As we have witnessed once again the mystery and the miracle of Easter and its sacred rhythm of surrender to death in order to be resurrected to life, can we learn as parents to see our students’ struggles – their learning challenges, their mental health needs, their disappointments in relationship, their physical disabilities, their struggle for full employment, or whatever dark valley they are walking through – to be something we don’t need to rescue them from? Can we see that their path to healing, wholeness, restoration, and delivery includes the chiseling as a part of reaching God’s design for their “becoming”? Instead of always offering them a hand out of their situation or a handout to cover the problem, are there times that we should help them hand it over to the Lord in surrender instead?
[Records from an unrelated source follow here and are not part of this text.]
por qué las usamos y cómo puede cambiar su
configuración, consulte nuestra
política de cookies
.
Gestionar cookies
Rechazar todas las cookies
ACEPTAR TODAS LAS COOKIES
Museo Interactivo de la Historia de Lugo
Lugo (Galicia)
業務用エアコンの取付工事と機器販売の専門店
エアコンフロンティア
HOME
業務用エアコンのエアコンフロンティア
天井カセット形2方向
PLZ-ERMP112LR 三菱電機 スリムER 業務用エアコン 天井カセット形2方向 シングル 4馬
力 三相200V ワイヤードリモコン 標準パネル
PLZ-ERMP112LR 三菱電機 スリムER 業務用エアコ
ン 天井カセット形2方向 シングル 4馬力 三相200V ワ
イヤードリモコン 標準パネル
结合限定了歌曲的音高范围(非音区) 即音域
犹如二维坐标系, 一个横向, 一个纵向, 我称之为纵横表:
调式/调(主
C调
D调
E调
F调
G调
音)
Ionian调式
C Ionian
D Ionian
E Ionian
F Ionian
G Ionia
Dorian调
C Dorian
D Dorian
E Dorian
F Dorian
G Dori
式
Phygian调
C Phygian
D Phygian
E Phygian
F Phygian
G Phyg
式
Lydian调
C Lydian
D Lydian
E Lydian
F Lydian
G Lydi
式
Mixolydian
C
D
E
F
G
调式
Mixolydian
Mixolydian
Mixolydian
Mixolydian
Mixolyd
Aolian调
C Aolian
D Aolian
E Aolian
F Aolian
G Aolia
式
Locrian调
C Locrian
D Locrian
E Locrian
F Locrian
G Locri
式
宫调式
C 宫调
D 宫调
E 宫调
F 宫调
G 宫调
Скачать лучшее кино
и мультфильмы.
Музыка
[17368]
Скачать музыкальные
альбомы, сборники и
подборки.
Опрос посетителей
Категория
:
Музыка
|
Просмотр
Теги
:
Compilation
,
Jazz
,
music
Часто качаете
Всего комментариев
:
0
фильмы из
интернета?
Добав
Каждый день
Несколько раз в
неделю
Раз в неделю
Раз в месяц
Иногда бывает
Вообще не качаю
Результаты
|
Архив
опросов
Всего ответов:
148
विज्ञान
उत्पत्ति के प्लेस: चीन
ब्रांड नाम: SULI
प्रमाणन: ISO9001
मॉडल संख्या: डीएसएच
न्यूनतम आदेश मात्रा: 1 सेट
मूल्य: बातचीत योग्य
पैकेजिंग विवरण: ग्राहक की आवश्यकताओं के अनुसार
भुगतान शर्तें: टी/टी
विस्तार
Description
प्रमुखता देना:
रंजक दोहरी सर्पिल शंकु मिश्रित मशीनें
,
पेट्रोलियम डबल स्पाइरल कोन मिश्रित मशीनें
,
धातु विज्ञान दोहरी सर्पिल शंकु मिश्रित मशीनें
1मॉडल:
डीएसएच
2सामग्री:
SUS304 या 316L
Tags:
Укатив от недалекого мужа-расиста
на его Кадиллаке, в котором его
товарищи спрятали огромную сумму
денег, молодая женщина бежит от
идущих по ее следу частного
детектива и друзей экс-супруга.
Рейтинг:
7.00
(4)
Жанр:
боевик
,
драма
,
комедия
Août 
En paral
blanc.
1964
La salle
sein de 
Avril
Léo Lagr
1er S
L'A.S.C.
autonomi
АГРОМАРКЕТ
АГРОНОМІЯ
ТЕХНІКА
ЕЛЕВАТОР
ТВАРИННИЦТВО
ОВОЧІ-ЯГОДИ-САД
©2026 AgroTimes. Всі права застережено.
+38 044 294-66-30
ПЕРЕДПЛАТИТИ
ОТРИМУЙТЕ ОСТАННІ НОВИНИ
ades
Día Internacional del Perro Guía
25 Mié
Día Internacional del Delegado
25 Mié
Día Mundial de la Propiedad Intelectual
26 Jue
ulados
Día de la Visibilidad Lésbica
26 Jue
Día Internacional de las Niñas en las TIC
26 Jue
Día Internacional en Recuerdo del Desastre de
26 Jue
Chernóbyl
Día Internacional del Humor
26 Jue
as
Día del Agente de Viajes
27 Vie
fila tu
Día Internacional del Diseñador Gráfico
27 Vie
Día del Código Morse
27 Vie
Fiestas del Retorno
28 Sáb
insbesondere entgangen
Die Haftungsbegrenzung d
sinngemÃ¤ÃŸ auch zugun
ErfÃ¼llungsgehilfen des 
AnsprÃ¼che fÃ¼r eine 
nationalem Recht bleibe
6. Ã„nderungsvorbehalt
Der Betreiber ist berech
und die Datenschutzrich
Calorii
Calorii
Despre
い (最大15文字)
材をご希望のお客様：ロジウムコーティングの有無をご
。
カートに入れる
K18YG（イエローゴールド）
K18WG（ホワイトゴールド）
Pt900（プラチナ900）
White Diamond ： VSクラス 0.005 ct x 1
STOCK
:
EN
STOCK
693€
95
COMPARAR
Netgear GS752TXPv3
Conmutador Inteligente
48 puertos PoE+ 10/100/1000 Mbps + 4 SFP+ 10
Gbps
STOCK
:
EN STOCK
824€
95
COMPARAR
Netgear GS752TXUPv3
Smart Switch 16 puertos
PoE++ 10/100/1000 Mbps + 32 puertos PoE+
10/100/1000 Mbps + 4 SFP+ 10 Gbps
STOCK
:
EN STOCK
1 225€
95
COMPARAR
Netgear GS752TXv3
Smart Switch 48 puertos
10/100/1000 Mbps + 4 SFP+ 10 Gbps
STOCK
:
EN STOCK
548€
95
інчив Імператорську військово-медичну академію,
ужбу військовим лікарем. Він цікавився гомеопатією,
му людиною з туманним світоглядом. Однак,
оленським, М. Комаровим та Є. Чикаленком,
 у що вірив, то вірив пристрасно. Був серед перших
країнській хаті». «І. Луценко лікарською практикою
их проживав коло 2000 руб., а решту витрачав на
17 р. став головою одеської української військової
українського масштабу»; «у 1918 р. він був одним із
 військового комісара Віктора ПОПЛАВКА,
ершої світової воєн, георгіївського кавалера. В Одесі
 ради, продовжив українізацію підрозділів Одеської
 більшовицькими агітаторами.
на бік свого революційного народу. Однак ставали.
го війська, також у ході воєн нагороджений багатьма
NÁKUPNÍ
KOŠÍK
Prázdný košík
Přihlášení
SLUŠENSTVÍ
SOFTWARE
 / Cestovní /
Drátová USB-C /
Jane Marczewski, also known as singer-songwriter Nightbirde, gave us an example of what it looks like to embrace inevitable pain. The Liberty University graduate and America’s Got Talent contestant inspired 40 million views on her website with her trust in Jesus and joy-filled optimism in the face of cancer. She died in February, 2022 at the age of 31, but not before showing us what it looked like to surrender the hardship she didn’t ask for in order to find the joy she longed for. In her blogs and appearances, she shared that, “You can’t wait until life isn’t hard anymore before you decide to be happy.” In March 2021, Jane shared about being chosen, blessed, and sought after as one who would hear from the Lord because of the sleepless nights in the bathroom, vomiting, crying, and wrestling with her illness – but also sensing His presence and hearing His voice. She wrote, “I have heard it said that some people can’t see God because they won’t look low enough, and it’s true. If you can’t see him, look lower. God is on the bathroom floor.” She is now experiencing eternal joy.

I would rather have my kids learn how to choose happy than escape pain. I agree with C.S. Lewis, who said, “Nothing that has not died will be resurrected.” That will require me to be courageous enough to pray instead of stepping in, to discern when to stand back and wait for them to ask for help or let them be self-sufficient instead of coming to the financial or physical rescue. That means there will be times I have to endure watching their mistakes and the learning curve that comes with it in order to align my goals for them with Jesus – that they would become HOLY, rather than just HAPPY, knowing that the pain of Good Friday is followed by the lasting Joy of Resurrection Sunday.